R: CACATCCTAAGGCCTCTAAG

64–55

210–226

2

0.519

0.510

KC990099

Mean

    

4.13

0.514

0.522

 

Ta range of upper and lower annealing temperatures in touchdown PCR, Na number of alleles, Ho observed heterozygosity, He expected heterozygosity

aProduct size including M13 tag

We estimated genetic diversity parameters: mean number of alleles (Na), observed (Ho), and expected heterozygosities (He) by using the program GENALEX version 6.3 (Peakall and Smouse 2006). Test of deviation from Hardy–Weinberg equilibrium and linkage disequilibrium was performed using web-based GENPOP version 4.2 (Raymond and Rousset 1995; http://genepop.curtin.edu.au/genepop_op1.html). Presence of null alleles was checked using MICRO-CHECKER version 2.2.3 (Van Oosterhout et al. 2004).
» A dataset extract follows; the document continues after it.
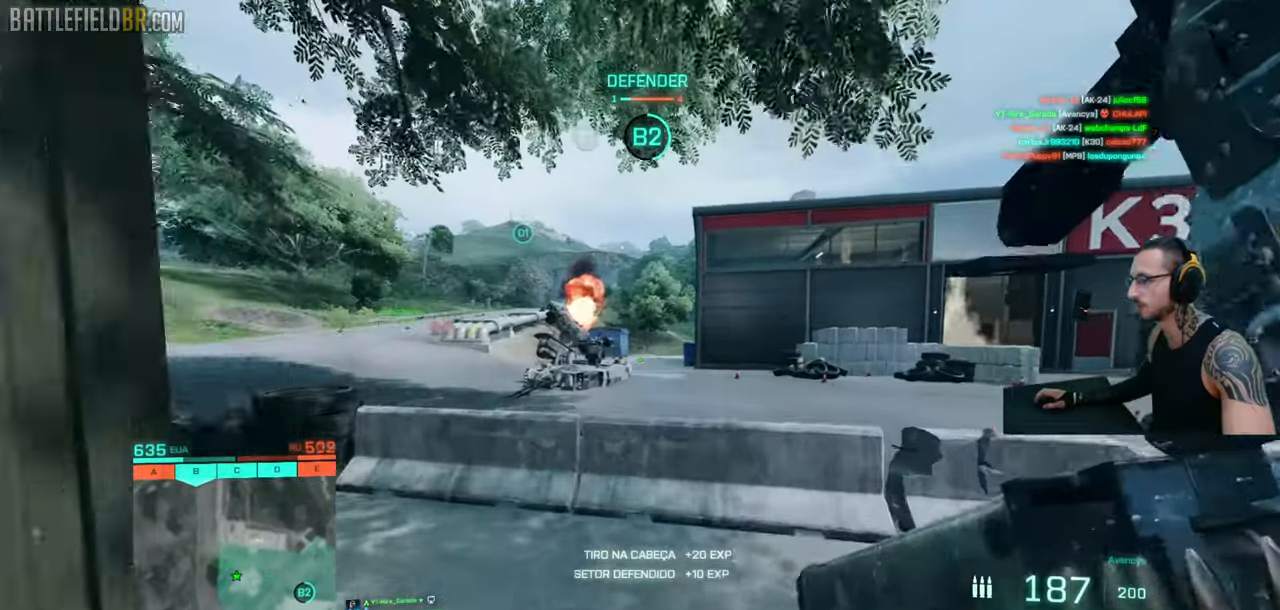
{"keys": ["d", "space", "w"], "mouse": [], "events": [[116, "d", "down"], [116, "space", "up"], [150, "ctrl", "down"], [416, "ctrl", "up"], [433, "shift", "up"], [433, "space", "down"]]}
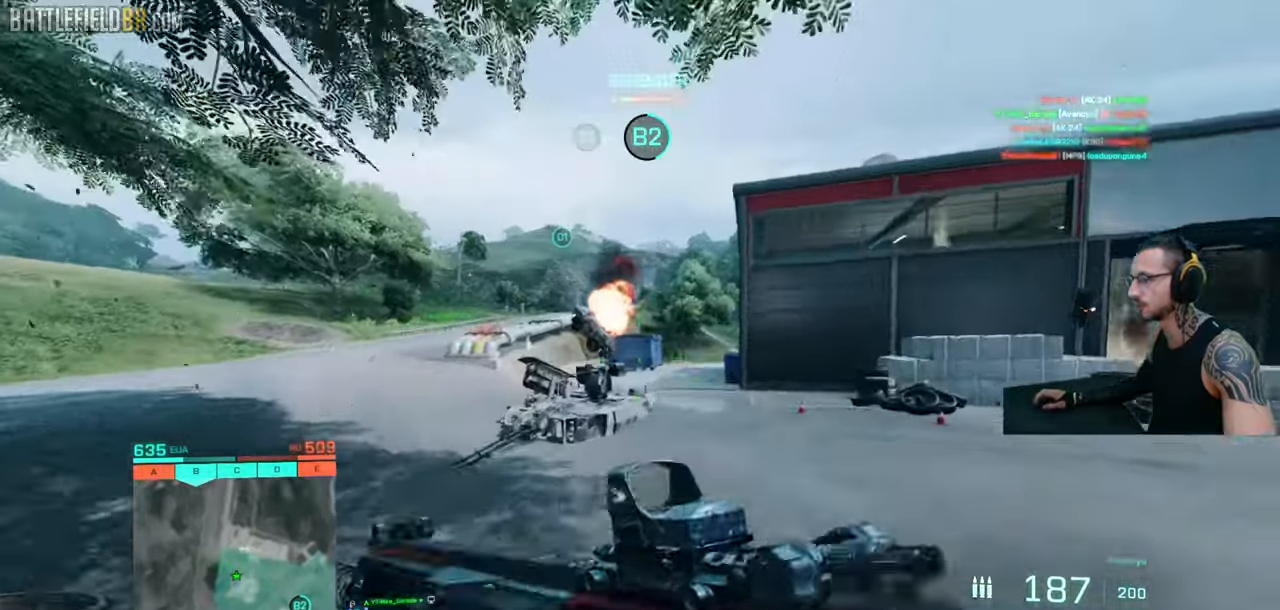
{"keys": ["d", "shift", "w"], "mouse": [], "events": [[16, "space", "up"], [33, "shift", "down"], [100, "shift", "up"], [133, "w", "up"], [166, "w", "down"], [183, "shift", "down"], [250, "shift", "up"], [316, "shift", "down"], [383, "shift", "up"], [466, "shift", "down"]]}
Number of alleles per locus ranged from two to eight with the mean number of alleles across the eight loci being 4.13 (Table 1). Observed (Ho) and expected heterozygosity (He) values ranged from 0.296 to 0.778 and 0.302 to 0.800, respectively. Mean Ho and He were 0.514 and 0.522, respectively. None of the loci showed any deviation from Hardy–Weinberg equilibrium. Except between the loci Ck_383 and Ck_2219, Ck_2219 and Ck_D140, Ck_1949 and Ck_2160, and Ck_NO9G and Ck_2160, none of the other combinations showed any linkage among loci. No evidence of null alleles was found in any of the eight loci. The eight polymorphic SSR loci reported in this study will be useful for assessing genetic diversity, population structure, and mating system of C. kentuckiense.